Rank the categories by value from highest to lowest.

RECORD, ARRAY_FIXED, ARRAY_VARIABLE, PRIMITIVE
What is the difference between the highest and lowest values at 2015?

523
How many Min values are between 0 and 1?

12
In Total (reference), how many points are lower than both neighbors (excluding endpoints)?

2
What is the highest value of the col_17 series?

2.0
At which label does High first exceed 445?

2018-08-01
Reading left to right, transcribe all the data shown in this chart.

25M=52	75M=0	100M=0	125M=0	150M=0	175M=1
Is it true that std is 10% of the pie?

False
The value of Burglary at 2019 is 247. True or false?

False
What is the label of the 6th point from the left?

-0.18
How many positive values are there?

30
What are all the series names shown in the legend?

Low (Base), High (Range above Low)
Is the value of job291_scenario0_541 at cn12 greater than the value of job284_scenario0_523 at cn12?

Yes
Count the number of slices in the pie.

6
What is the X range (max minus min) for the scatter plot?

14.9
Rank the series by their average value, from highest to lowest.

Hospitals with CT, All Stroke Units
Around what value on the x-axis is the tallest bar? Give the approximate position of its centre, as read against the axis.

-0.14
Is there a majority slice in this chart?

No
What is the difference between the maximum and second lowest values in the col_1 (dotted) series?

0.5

## EXERCISE DESCRIPTION:
Display every line of the items above that contains the word "this".

## ANSWER BELOW:
Reading left to right, transcribe all the data shown in this chart.
Is there a majority slice in this chart?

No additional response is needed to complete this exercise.